By Holly Brown, DVM, PhD, DACVP
Viper, a 2-year-old male Bengal cat, was adopted from a breeder and presented to the veterinarian (VCA Metzger Animal Hospital, State College, PA) the following day for a routine examination and neuter. No significant abnormalities were noted on physical examination, and the neuter was performed without any concerns. Before discharge, however, Viper developed diarrhea, and the owner elected to hospitalize him overnight to monitor his stool. The diarrhea persisted, and Viper was prescribed oral metronidazole to administer at home.

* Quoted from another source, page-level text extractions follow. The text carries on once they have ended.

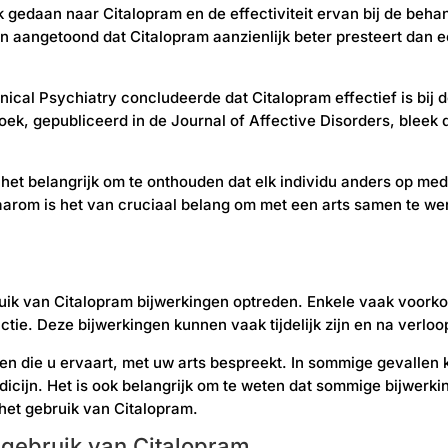
k gedaan naar Citalopram en de effectiviteit ervan bij de beha
 aangetoond dat Citalopram aanzienlijk beter presteert dan e
inical Psychiatry concludeerde dat Citalopram effectief is bi
oek, gepubliceerd in de Journal of Affective Disorders, blee
s het belangrijk om te onthouden dat elk individu anders op me
Daarom is het van cruciaal belang om met een arts samen te we
bruik van Citalopram bijwerkingen optreden. Enkele vaak voork
tie. Deze bijwerkingen kunnen vaak tijdelijk zijn en na verloo
gen die u ervaart, met uw arts bespreekt. In sommige gevallen 
icijn. Het is ook belangrijk om te weten dat sommige bijwerki
het gebruik van Citalopram.
 gebruik van Citalopram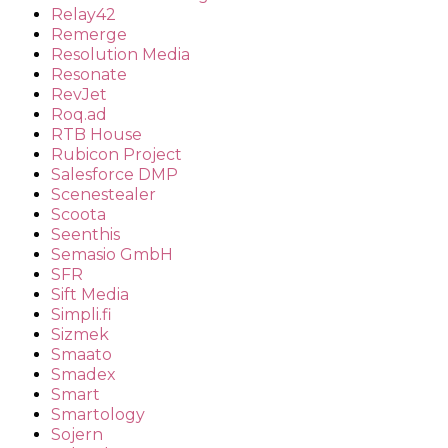
Relay42
Remerge
Resolution Media
Resonate
RevJet
Roq.ad
RTB House
Rubicon Project
Salesforce DMP
Scenestealer
Scoota
Seenthis
Semasio GmbH
SFR
Sift Media
Simpli.fi
Sizmek
Smaato
Smadex
Smart
Smartology
Sojern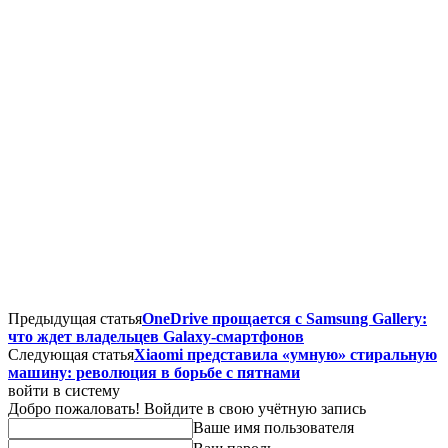
Предыдущая статья
OneDrive прощается с Samsung Gallery:
что ждет владельцев Galaxy-смартфонов
Следующая статья
Xiaomi представила «умную» стиральную
машину: революция в борьбе с пятнами
войти в систему
Добро пожаловать! Войдите в свою учётную запись
Ваше имя пользователя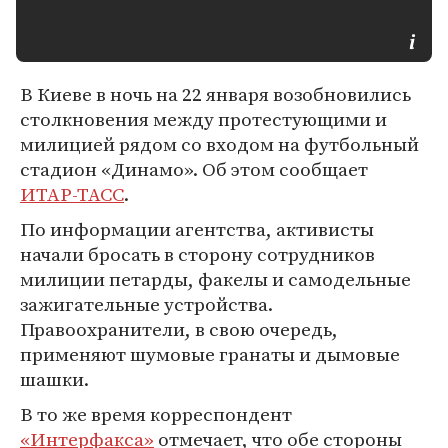
В Киеве в ночь на 22 января возобновились
столкновения между протестующими и
милицией рядом со входом на футбольный
стадион «Динамо». Об этом сообщает
ИТАР-ТАСС
.
По информации агентства, активисты
начали бросать в сторону сотрудников
милиции петарды, факелы и самодельные
зажигательные устройства.
Правоохранители, в свою очередь,
применяют шумовые гранаты и дымовые
шашки.
В то же время корреспондент
«Интерфакса»
отмечает, что обе стороны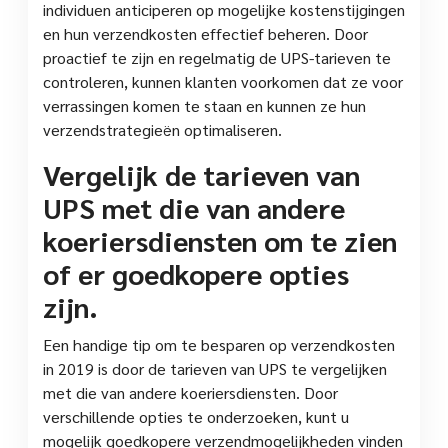
individuen anticiperen op mogelijke kostenstijgingen
en hun verzendkosten effectief beheren. Door
proactief te zijn en regelmatig de UPS-tarieven te
controleren, kunnen klanten voorkomen dat ze voor
verrassingen komen te staan en kunnen ze hun
verzendstrategieën optimaliseren.
Vergelijk de tarieven van
UPS met die van andere
koeriersdiensten om te zien
of er goedkopere opties
zijn.
Een handige tip om te besparen op verzendkosten
in 2019 is door de tarieven van UPS te vergelijken
met die van andere koeriersdiensten. Door
verschillende opties te onderzoeken, kunt u
mogelijk goedkopere verzendmogelijkheden vinden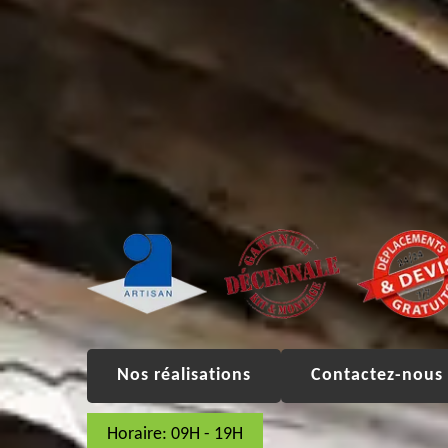
Nos réalisations
Contactez-nous 
Horaire: 09H - 19H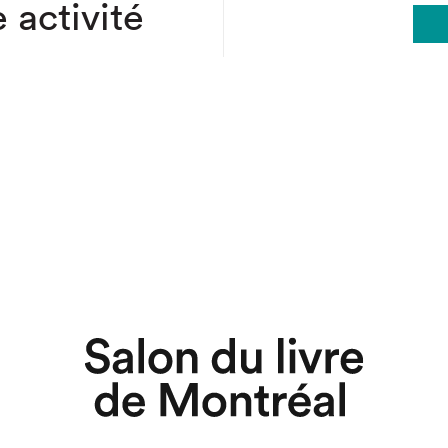
 activité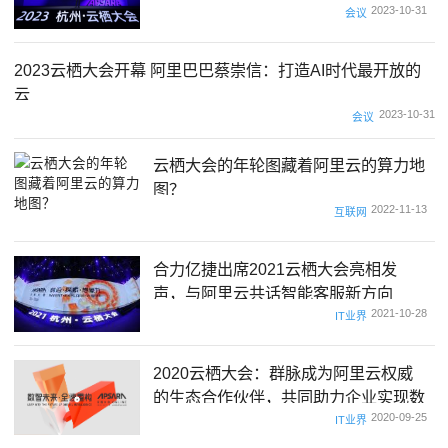
2023-10-31
会议
2023云栖大会开幕 阿里巴巴蔡崇信：打造AI时代最开放的
云
2023-10-31
会议
云栖大会的年轮图藏着阿里云的算力地
图？
2022-11-13
互联网
合力亿捷出席2021云栖大会亮相发
声，与阿里云共话智能客服新方向
2021-10-28
IT业界
2020云栖大会：群脉成为阿里云权威
的生态合作伙伴，共同助力企业实现数
2020-09-25
智化
IT业界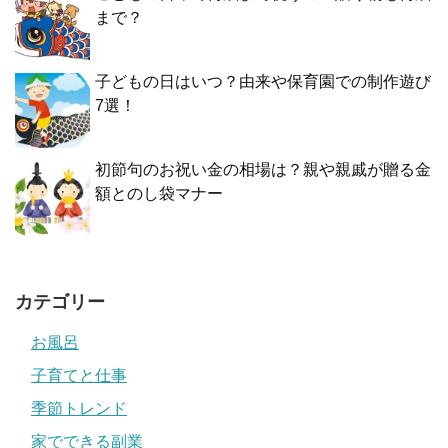
まで？
子どもの日はいつ？由来や保育園での制作遊び
7選！
初節句のお祝い金の相場は？親や親戚が贈る金
額とのし袋マナー
カテゴリー
お風呂
子育てと仕事
季節トレンド
家でできる副業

Diagnostic Testing, Treatment, and Disease Progression
Viper’s diarrhea continued despite treatment, and at recheck, the veterinarian recommended fecal testing for gastrointestinal parasitism. An in-clinic automated fecal analysis with artificial intelligence (AI) interpretation reported Cystoisospora (coccidia) and Viper was prescribed sulfadimethoxine. The diarrhea persisted intermittently, so the patient returned to the veterinarian for an abdominal ultrasound. Based on observed intestinal wall thickening, the veterinarian suspected inflammatory bowel disease and recommended a hydrolyzed diet and tylosin. Viper’s owner was reluctant to try another antibiotic, and Viper would not eat the recommended food. The owner tried various diets, having some success by adding pumpkin to commercial canned cat food and probiotics.
A few months later, Viper started having malodorous yellow/green watery feces with fresh blood and mucus. Additional diet changes and probiotics were ineffective. The veterinarian recommended another abdominal ultrasound, at which point Viper’s colon wall was observed to have increased in thickness, and tylosin was recommended once again, as well as vitamin B12 injections. After two weeks, the additional therapies had resulted in no improvement.
Repeated fecal testing, performed as routine flotation with manual microscopy, and repeated automated fecal analysis with AI, failed to identify any ova or parasites. Additionally, a fecal sample was submitted to the Antech reference lab for KeyScreen® GI Parasite PCR testing, and Tritrichomonas blagburni was identified (Figure 1).
Focused Treatment and Response
Ronidazole was prescribed to treat the protozoal infection, and the tylosin was discontinued. Viper’s stool quickly improved to a soft consistency with no blood, and by the conclusion of the 14-day course of medication, Viper’s stool had finally become firm. Repeated abdominal ultrasound two weeks after finishing treatment for T. blagburni revealed normal intestinal wall thickness, and repeated KeyScreen® GI Parasite PCR testing came back negative.
Tritrichomonas blagburni is a flagellated protozoal parasite (Figure 2) that lives in a cat’s large intestine, causing inflammation and tissue changes in response to infection. Infection is most common in cats housed in large groups and purebred cats, and many cats may be asymptomatic carriers. The onset of clinical disease is most common in young cats, and the most common clinical sign is chronic diarrhea, which may last for years. The diarrhea may contain blood and/or mucus, and may resolve but relapse later.
Diagnosing T. blagburni infection may be achieved via observation of organisms on fecal smear, by fecal culture, or more sensitively via molecular diagnostic testing. Antech’s KeyScreen fecal PCR screens for 20 parasites including hookworms, roundworms, whipworms, coccidia, and protozoa, like Giardia and Tritrichomonas. In Viper’s case, routine ova and parasite testing via fecal flotation and manual microscopy, as well as automated fecal analysis with AI, repeatedly failed to detect his protozoal infection; KeyScreen® GI Parasite PCR testing was instrumental in achieving the appropriate diagnosis and instituting effective treatment.